The Changing View of Skin Diseases

Dermatologists and historians discuss how physicians and their patients have interpreted and treated skin problems from the Enlightenment up through today.

Event Details


swissnex San Francisco
730 Montgomery St., San Francisco, 94111 United States


October 11, 2012 from 5:30 pm to 9:00 pm America/Los Angeles (UTC-08:00)

Pustules, boils, warts, psoriasis, and rashes have been annoyances on the surface of the skin since the dawn of time, with different interpretations for their presence. As early as in the 11th century, Arabic medical reference books such as The Canon of Medicine described skin problems and their treatments. But they have not always been viewed in the same manner. Through her research on medical culture in the Age of Enlightenment in the 18th century, Dr. Severine Pilloud, a medical historian, has shown that the discourse and practices related to skin diseases were quite different from what we have today.

Three hundred years ago, afflictions of the skin carried strong social and cultural stigmas, as they were often diagnosed as the result of venereal pathologies. Have these stigmas changed today? Are we seeing contemporary skin diseases that did not exist before? How have the treatment and care of patients with skin maladies evolved? Dr. Kieron Leslie, a dermatologist who is fascinated by the history of dermatology, is an expert on HIV and infectious diseases. Rashes and skin lesions heralded the advent of the HIV epidemic. Suffering and stigmatization have been significant throughout the last 30 years, as the skin is often the initial marker of HIV infection. Treating patients with combination anti-HIV medications has improved many dermatological conditions but exacerbated others. Again, we see that the skin, as the interface between the individual and society, is at the center of complex medical and social situations.

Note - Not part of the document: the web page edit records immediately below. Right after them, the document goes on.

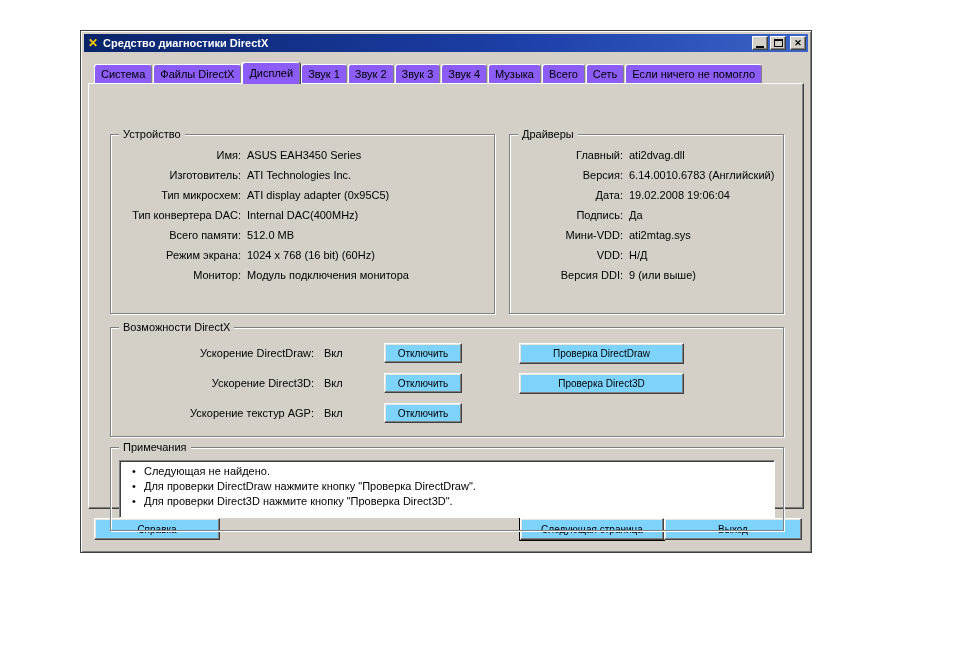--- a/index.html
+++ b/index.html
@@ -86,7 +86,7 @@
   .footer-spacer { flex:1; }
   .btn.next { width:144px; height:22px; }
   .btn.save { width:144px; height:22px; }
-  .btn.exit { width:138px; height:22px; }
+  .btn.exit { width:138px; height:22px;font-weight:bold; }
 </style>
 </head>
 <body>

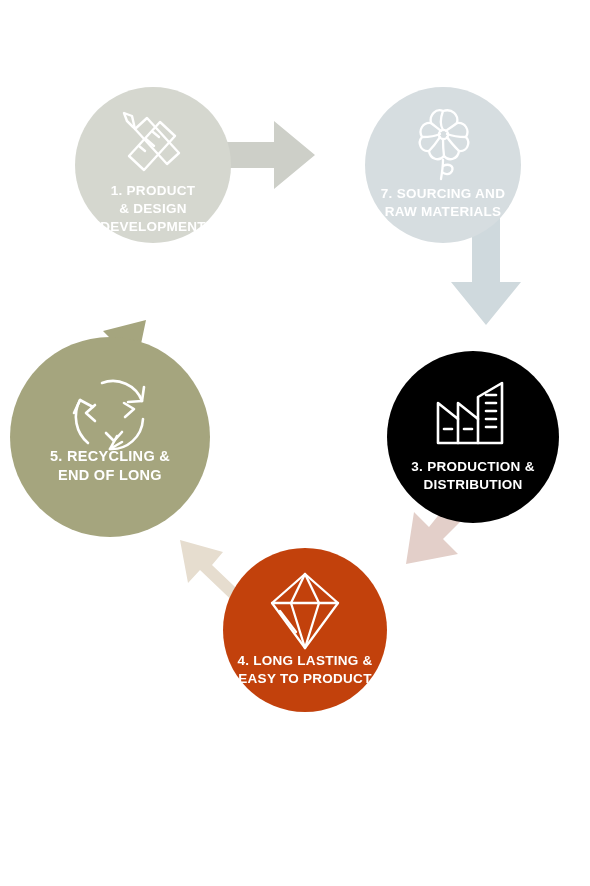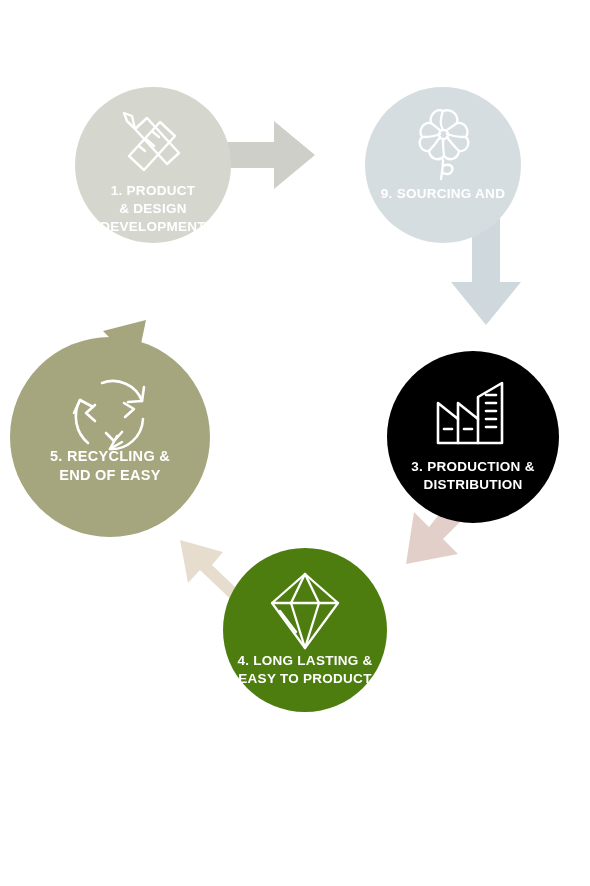--- a/index.html
+++ b/index.html
@@ -146,7 +146,7 @@
       </svg>
     </div>
     <div class="node-label" style="color: rgb(255, 255, 255);">
-      <span class="lbl-line">9. SOURCING AND</span>
+      <span class="lbl-line">7. SOURCING AND</span>
     </div>
   </div>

“The changing view of skin diseases” is part of our series Feel the Skin: a Multidimensional Approach and brings together Dr. Séverine Pilloud, historian of medicine at the University of Applied Science Western Switzerland, in Lausanne and Dr. Kieron Leslie, associate professor of dermatology at UCSF. Victoria Sweet, a physician, writer, and medical historian, will moderate the evening’s discussion.


6:30 pm  doors open
7:00 pm  presentations and audience Q&A
8:30 pm  reception and networking
10:00 pm  doors close


Dr. Kieron Leslie

Dr. Kieron Leslie is an associate professor of dermatology. His clinical practice is split between the Mount Zion Campus, UCSF, and San Francisco General Hospital. He co-directs the HIV Dermatology clinic and the General Dermatology clinics at SFGH. His internal medicine training informs his dermatological practice with complex medical patients. A major clinical and research interest is autoinflammatory syndromes where he has been involved in developing new therapies. In 2011, he was elected fellow of the Royal College of Physicians, London, in recognition of his academic and clinical work.


Dr. Severine Pilloud

Dr. Severine Pilloud is a historian specializing in the history of medicine, body, and the patient-healer relationship. She’s been collaborating since 1998 with the Institute of History of Medicine and Health (Faculty of Biology and Medicine, Lausanne University), where, in 2008, she obtained a doctorate in the experience of illness from patients’ point of view. She is particularly interested in the historical and cultural significance of the body. Several of her publications analyze, from a historical and anthropological perspective, the representations and practices related to body, health, and medicine.


Victoria Sweet, M.D.

Dr. Sweet is an Associate Clinical Professor of Medicine at the University of California, San Francisco. She is also a prize-winning historian with a Ph.D. in history and social medicine. She has practiced medicine for more than twenty years at Laguna Honda Hospital in San Francisco, which is where she began writing. Her writing has received numerous honors, including the Shryock Medal, the Estes Award, and the Stannard Memorial Award.